I made this game in college with three fellow students (Dirk Hellemans, Jonas De Meulenaere and Kristof Depypere) as a project for a software development course. It was programmed in Java with a strong focus on extensibility, reusability and adaptability. The user interface was kept very simple (only non-animated 2D bitmaps were used), the assignment was to write the game code as Object Oriented as possible.

Object Oriented Analysis and Design

We used the Unified (software development) Process and we iterated over two software cycles for this project. At the start we were given a number of requirements and features that had to be in our game and after the first software cycle we were given additional requirements and changes that had to be made to the original requirements.

During the analysis and design we used several principles and disciplines and created Use Case Diagrams, System Sequence Diagrams, Collaboration Diagrams, a Glossary, a Domain Model, a Class Diagram, a list of used Design Patterns as well as a complete Java Documentation.

This is definitely the project where I learned most about Object Oriented software design and in almost every project I've worked on since, I was able to use what I learned from this project.

The Game

At the start you can choose to play with a knight or a wizard.
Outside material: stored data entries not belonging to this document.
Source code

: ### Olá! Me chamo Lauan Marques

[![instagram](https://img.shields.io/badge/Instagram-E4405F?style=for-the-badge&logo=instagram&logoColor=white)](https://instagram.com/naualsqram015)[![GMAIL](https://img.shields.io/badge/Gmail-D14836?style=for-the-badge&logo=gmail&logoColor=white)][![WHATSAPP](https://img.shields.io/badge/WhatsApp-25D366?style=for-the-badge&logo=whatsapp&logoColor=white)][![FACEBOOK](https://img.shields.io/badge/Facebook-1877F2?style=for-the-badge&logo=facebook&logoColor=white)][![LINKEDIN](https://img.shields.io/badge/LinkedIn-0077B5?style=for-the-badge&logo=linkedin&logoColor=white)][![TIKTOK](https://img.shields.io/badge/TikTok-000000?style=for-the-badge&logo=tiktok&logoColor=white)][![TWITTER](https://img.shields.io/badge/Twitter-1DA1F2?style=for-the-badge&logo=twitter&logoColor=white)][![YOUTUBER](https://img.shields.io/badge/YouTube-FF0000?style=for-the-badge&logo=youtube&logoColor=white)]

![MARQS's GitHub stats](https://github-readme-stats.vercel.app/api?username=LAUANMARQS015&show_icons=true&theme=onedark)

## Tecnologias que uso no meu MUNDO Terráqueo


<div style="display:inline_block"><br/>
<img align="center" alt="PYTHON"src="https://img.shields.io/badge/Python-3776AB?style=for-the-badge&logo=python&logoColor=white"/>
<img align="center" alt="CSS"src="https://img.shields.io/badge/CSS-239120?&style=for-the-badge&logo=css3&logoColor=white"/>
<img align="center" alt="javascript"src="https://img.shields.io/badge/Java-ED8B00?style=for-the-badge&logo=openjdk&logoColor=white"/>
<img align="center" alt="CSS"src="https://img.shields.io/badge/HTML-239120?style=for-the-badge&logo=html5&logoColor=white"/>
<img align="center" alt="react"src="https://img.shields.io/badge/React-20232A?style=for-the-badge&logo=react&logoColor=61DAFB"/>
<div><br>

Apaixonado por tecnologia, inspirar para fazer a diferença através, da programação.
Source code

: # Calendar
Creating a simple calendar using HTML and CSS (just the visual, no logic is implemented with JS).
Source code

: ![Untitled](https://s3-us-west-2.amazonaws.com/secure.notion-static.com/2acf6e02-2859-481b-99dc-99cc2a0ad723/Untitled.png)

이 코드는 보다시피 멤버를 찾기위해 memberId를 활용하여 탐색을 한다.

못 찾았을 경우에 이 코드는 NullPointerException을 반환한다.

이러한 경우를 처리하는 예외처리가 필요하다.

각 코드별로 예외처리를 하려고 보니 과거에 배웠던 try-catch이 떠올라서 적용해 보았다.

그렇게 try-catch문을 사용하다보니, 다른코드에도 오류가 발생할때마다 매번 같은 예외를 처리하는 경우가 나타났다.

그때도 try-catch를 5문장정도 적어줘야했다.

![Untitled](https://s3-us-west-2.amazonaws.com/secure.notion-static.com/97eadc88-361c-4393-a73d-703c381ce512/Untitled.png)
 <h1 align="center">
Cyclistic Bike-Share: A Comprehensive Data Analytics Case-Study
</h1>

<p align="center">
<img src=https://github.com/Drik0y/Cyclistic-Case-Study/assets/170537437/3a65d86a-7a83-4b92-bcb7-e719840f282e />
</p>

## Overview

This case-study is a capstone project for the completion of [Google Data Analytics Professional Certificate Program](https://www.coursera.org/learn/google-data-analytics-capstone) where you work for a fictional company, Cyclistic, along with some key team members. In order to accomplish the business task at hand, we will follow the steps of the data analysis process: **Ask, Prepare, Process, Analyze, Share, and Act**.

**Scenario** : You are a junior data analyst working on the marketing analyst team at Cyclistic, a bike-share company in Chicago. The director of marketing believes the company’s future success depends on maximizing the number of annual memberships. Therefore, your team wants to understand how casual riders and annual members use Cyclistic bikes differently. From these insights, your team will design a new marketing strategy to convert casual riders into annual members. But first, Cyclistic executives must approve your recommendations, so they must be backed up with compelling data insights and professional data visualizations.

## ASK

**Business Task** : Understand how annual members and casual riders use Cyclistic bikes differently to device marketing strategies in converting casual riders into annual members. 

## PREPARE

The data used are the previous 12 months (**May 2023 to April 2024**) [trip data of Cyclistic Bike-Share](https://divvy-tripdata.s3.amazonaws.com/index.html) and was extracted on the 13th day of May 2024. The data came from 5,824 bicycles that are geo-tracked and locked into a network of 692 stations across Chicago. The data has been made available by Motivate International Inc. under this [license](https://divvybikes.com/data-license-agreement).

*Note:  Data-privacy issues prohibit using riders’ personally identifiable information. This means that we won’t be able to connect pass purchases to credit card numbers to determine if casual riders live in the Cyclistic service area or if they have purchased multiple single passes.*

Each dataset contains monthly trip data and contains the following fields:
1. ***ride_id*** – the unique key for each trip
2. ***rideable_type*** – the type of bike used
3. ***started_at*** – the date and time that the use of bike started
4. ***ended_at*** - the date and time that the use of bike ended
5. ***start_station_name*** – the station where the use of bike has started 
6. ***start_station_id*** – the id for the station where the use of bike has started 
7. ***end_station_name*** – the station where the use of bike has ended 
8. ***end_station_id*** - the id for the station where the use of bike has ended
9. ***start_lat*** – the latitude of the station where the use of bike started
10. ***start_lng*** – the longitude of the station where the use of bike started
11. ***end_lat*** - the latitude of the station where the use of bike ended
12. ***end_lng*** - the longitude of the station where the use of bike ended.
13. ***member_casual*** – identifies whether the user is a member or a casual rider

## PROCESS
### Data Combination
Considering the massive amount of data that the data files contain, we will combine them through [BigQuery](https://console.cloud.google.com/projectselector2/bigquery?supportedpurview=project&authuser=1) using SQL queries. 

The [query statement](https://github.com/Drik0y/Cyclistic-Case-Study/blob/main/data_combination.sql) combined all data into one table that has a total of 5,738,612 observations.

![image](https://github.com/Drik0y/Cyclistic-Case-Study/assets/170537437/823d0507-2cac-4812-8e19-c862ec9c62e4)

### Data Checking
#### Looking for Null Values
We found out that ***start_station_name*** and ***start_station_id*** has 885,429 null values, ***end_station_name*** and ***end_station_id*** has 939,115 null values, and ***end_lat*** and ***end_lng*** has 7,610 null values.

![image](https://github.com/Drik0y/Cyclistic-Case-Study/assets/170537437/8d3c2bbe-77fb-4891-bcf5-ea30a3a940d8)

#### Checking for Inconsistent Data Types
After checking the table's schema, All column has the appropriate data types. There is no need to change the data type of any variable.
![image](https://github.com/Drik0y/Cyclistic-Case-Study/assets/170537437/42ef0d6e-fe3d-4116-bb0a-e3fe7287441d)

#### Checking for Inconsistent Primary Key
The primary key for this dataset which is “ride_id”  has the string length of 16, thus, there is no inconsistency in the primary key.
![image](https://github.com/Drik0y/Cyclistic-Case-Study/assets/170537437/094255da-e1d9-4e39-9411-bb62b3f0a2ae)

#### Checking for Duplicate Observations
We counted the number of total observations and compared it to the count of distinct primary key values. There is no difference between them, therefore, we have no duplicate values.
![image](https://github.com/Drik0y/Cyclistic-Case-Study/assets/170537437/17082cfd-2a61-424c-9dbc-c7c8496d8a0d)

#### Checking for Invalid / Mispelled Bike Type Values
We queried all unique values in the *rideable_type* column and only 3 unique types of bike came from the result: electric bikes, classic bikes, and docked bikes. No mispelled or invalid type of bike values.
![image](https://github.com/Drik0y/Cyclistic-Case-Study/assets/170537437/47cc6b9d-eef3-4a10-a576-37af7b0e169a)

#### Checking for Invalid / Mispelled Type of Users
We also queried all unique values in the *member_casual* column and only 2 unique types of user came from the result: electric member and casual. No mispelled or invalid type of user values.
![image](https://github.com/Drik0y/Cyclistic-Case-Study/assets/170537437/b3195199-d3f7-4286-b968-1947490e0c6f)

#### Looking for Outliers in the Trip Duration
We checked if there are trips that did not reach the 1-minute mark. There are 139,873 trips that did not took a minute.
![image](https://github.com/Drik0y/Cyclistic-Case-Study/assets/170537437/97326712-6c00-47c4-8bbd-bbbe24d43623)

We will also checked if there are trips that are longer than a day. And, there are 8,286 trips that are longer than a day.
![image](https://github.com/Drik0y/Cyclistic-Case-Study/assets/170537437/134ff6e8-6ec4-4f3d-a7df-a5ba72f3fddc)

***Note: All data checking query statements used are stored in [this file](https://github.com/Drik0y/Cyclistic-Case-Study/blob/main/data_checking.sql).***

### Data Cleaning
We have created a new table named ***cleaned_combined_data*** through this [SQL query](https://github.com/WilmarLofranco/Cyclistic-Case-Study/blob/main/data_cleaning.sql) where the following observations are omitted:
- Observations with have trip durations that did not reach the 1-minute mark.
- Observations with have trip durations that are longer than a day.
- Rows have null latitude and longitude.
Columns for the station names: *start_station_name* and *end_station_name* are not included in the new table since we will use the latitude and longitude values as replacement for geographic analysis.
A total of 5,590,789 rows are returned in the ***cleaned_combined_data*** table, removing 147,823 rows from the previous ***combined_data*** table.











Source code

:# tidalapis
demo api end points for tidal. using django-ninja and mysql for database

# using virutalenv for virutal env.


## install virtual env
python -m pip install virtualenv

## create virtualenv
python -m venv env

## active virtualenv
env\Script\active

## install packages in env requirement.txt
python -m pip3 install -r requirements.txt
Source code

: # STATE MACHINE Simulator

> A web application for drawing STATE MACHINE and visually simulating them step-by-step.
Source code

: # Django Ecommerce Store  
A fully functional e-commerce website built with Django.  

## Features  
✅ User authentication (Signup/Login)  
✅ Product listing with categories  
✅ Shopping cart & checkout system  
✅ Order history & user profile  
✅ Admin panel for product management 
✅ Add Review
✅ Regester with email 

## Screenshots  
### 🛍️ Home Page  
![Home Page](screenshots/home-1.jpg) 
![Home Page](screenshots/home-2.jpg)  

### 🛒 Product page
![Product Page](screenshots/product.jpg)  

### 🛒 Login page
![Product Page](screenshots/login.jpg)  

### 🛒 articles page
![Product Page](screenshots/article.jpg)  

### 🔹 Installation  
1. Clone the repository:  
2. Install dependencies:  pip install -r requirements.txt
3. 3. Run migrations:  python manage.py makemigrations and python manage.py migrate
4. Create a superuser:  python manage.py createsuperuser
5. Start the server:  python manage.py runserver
The knight is the typical tough character while the wizard can walk through walls and thus avoid having to fight. You have to find your way through a dungeon consisting of several floors, each consisting of a large number of areas. An area can be a wall, a ladder, a hatch, a transporter that will transport you to a random location in the dungeon, secret passageways through walls, lava pits, etc.

There are several level types, in the first level you have to find the exit within a given amount of time, while in later levels you have to kill all enemies or rescue a princess. There are a number of enemy types and NPC's walking around and they all have different constraints on what they can do. Some can follow you up and down ladders, some can also use the secret passageways and some change the area types (e.g: a dwarven miner digs lava holes).

I did most of the dungeon representation, including the different area types and the corresponding constraints of which character types can stand on a given area type. I also wrote a random maze generator, probably the best algorithm I've ever written. And last but not least I programmed the entire user interface using Java Swing.